Studies of dog genomes needn’t devolve into shaggy dog stories, not if scientists look at the right genomes. Specifically, scientists should consider the advantages of analyzing the genomes of village dogs instead of breed dogs. According to scientists based at the University of Michigan, a comparison of village dog and wolf genomes may emphasize the genetic changes associated with humans’ first efforts to domesticate dogs, while deemphasizing the genetic changes associated with later efforts at dog breeding.
Just this sort of comparison was carried out by a team of scientists led by Jeffrey Kidd, Ph.D., an assistant professor of human genetics. In Dr. Kidd’s lab, postdoctoral research fellow Amanda Pendleton, Ph.D., had been reviewing current domestication research when she noticed something peculiar about the DNA of modern dogs—at some places, it didn't appear to match DNA from ancient dogs.
“We convinced ourselves that previous studies found many genes not associated with being a dog but with being a breed dog,” said Pendleton. Breed dogs, which mostly arose around 300 years ago, are not fully reflective of the genetic diversity in dogs around the world, she explains. Three-quarters of the world's dogs are so-called village dogs, who roam, scavenge for food near human populations, and are able to mate freely. To get a fuller picture of the genetic changes at play in dog evolution, the team looked at 43 village dogs from places such as India, Portugal, and Vietnam.
Armed with DNA from village dogs, ancient dogs found at burial sites from around 5000 years ago, and wolves, they used statistical methods to tease out genetic changes that resulted from humans' first efforts at domestication from those associated with the development of specific breeds. This new genetic review revealed 246 candidate domestication sites, most of them identified for the first time by their lab.
Additional details appeared June 28 in the journal BMC Biology, in an article entitled “Comparison of Village Dog and Wolf Genomes Highlights the Role of the Neural Crest in Dog Domestication.” As the title of this article indicates, the comparison highlighted genes linked to neural crest and central nervous system development as well as neurological function.
“Our results identify genes that act early in embryogenesis and can confer phenotypes distinguishing domesticated dogs from wolves, such as tameness, smaller jaws, floppy ears, and diminished craniofacial development as the targets of selection during domestication,” the article’s authors wrote. “These differences reflect the phenotypes of the domestication syndrome, which can be explained by alterations in the migration or activity of neural crest cells during development.”
One gene in particular stuck out, called RAI1, which was the study's highest ranked gene. In a different lab within the department of human genetics, Michigan Medicine assistant professor of human genetics Shigeki Iwase, Ph.D., has been studying this gene's function and role in neurodevelopmental disorders. He notes that in humans, changes to the RAI1 gene result in one of two syndromes—Smith-Magenis syndrome if RAI1 is missing, or Potocki-Lupski syndrome if RAI1 is duplicated.

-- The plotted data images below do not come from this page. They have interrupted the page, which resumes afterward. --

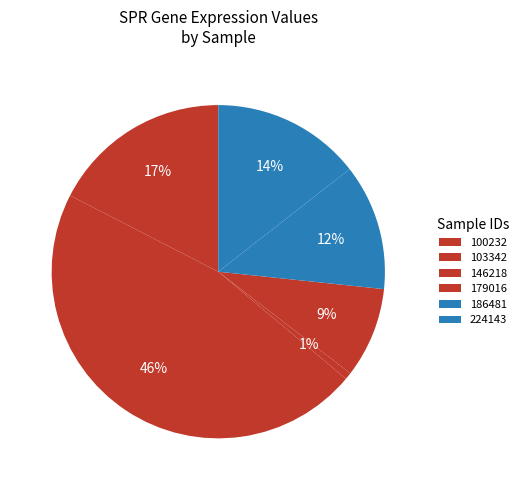

How many slices are in this pie chart?

6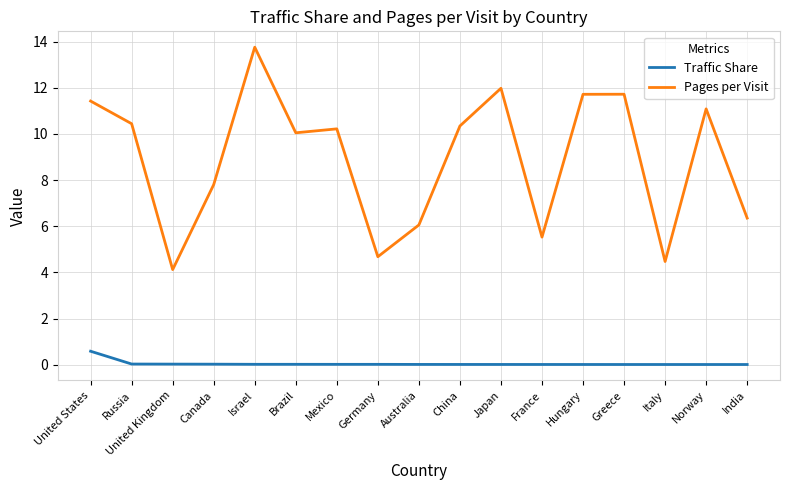

True or false: Pages per Visit has more than 2 points higher than both neighbors.

True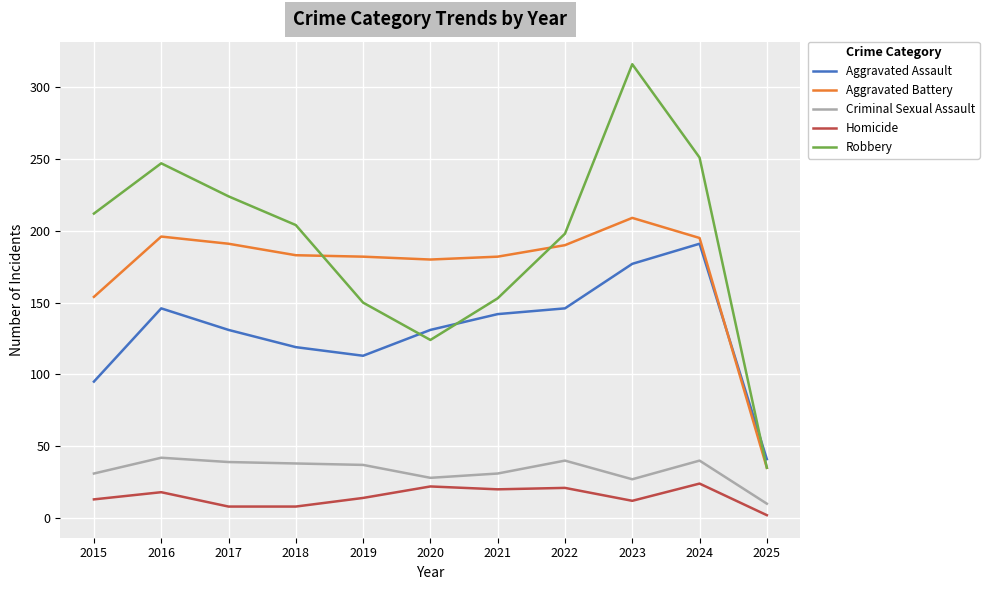

Is this an area chart (filled region under the line)?

No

“RAI1 is a good entry point into studying brain function because its mutation results in a brain disorder,” he noted. “Studies suggest that this protein controls the expression of several genes involved in circadian rhythms. One of the unique features in these conditions is the problem these patients have with sleep.”

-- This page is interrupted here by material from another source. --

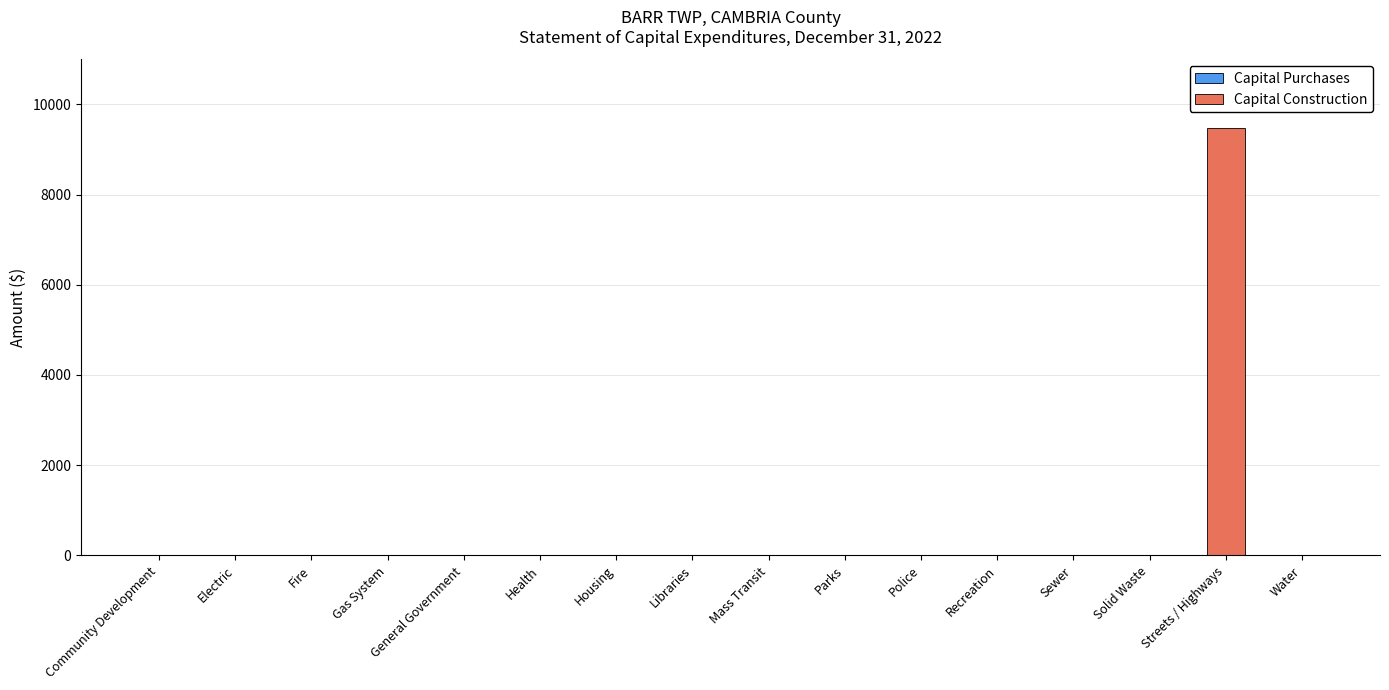

Is it true that the value at Electric is -2893?

False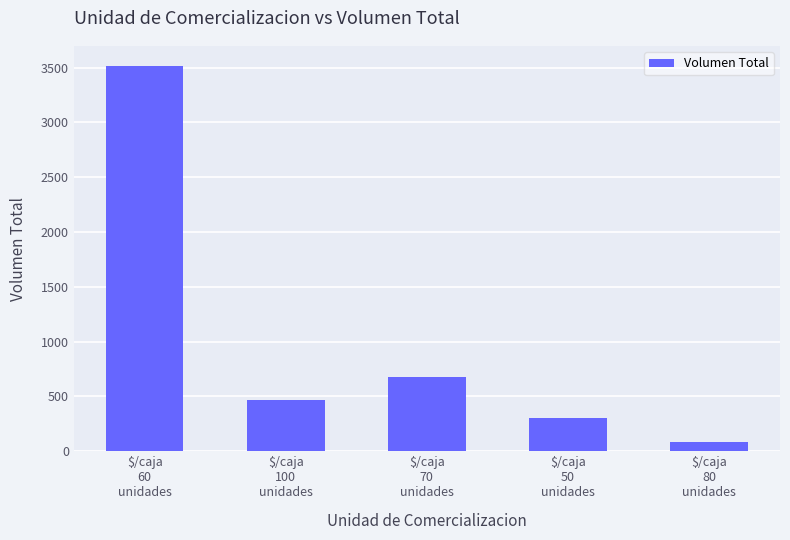

What is the difference between the maximum and minimum values?

3434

In dogs, changes to this gene may help explain why domesticated dogs are awake during the day rather than nocturnal like most wolves. Other genes Kidd's lab identified in dogs have overlap with human syndromes resulting from improper development of neural crest cells, including facial deformities and hypersociability. These parallels between dogs and humans are what make understanding dog genetics valuable.
Kidd explains, “We are using these changes that were selected for by humans for thousands of years as a way to understand the natural function and gene regulatory environment of the neural crest in all vertebrates.”